Contrairement à la majorité des êtres humains, ces Lilliputiens ont une vie de couple qu’on pourrait qualifier d’exemplaire et d’harmonieuse. Dans l’univers des manchots, la monogamie est la règle. On a même observé des couples qui totalisaient quinze ans de vie commune – l’équivalent de toute une vie. S’ils se séparent pour traverser l’océan jusqu’aux côtes brésiliennes, où ils passent l’hiver à batifoler dans l’eau, ils se retrouvent l’été suivant en Patagonie, à l’endroit même où ils ont creusé leur nid l’année précédente. Il existe cependant des exceptions à la règle : certains manchots rompent pendant un instant leur pacte d’amour éternel. S’il semble que les femelles se permettent plus souvent cet écart de conduite, elles finissent malgré tout par revenir au nid.
Répère
Le manchot et le pingouin ont une morphologie similaire, mais ils sont différents. Les pingouins vivent dans l’hémisphère Nord – et même jusqu’en Bretagne – et peuvent voler, contrairement aux manchots, qui vivent dans l’hémisphère austral. La confusion courante entre ces deux oiseaux vient du fait que les manchots sont désignés en anglais ou en espagnol par le même mot, penguin ou pingüino. Le mot manchot dans notre langue vient du latin mancus, qui signifie “estropié”, attribué par un ornithologue à cette espèce en raison des ailes atrophiées de l’animal.
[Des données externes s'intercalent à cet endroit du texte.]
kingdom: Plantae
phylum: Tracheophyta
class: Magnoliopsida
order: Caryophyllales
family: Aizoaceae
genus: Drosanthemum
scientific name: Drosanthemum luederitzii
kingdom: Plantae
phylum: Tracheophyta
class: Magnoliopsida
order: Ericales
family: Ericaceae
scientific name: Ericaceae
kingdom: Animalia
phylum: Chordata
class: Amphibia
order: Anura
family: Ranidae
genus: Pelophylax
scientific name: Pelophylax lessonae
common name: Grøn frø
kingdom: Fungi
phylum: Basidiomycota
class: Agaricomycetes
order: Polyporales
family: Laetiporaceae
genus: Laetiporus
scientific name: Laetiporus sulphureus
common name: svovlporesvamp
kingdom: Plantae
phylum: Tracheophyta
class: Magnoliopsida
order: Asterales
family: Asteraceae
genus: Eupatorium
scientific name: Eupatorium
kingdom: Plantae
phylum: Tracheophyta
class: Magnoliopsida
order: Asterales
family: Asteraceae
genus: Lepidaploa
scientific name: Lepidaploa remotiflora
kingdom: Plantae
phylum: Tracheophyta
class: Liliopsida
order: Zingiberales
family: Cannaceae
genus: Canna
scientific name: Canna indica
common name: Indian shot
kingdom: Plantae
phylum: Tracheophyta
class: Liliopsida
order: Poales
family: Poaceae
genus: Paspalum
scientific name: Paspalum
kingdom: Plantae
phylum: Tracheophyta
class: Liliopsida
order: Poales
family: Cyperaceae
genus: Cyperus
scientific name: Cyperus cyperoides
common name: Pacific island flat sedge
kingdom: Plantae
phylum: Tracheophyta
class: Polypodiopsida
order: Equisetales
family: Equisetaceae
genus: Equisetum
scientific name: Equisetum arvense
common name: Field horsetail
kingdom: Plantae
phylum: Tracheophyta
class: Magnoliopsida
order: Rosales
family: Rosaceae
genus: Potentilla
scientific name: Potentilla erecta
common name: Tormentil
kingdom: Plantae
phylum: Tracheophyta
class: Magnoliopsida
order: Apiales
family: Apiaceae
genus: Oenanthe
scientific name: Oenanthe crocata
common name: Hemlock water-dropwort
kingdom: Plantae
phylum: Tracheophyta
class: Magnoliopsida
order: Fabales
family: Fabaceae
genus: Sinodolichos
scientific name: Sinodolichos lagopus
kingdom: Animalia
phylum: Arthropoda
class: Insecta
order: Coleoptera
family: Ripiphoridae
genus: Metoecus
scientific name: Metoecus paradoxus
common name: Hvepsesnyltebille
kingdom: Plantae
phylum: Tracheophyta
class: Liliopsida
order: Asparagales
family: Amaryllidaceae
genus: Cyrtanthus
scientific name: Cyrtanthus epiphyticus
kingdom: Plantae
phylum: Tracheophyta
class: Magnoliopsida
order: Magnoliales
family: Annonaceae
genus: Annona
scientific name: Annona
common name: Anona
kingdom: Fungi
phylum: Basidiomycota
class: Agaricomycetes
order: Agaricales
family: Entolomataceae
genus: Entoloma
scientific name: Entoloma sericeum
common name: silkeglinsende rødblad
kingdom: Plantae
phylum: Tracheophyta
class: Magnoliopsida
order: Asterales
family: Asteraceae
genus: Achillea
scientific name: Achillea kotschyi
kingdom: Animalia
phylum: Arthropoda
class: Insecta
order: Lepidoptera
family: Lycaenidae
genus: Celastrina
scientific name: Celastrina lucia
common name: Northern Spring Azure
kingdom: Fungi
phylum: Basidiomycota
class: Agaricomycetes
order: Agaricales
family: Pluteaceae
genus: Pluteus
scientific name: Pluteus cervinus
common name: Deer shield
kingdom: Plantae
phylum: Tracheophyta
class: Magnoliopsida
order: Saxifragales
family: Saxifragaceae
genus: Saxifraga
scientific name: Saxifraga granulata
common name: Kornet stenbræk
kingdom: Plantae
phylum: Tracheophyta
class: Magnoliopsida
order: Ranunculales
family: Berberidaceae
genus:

De nos jours, les nappes de pétrole sont le pire ennemi des manchots. Cette année encore, 200 d’entre eux ont atteint la réserve couverts de pétrole. Au contact des hydrocarbures, les plumes perdent leur fonction de protection thermique et les manchots sont contraints de rester au chaud sur la plage, où ils meurent d’inanition.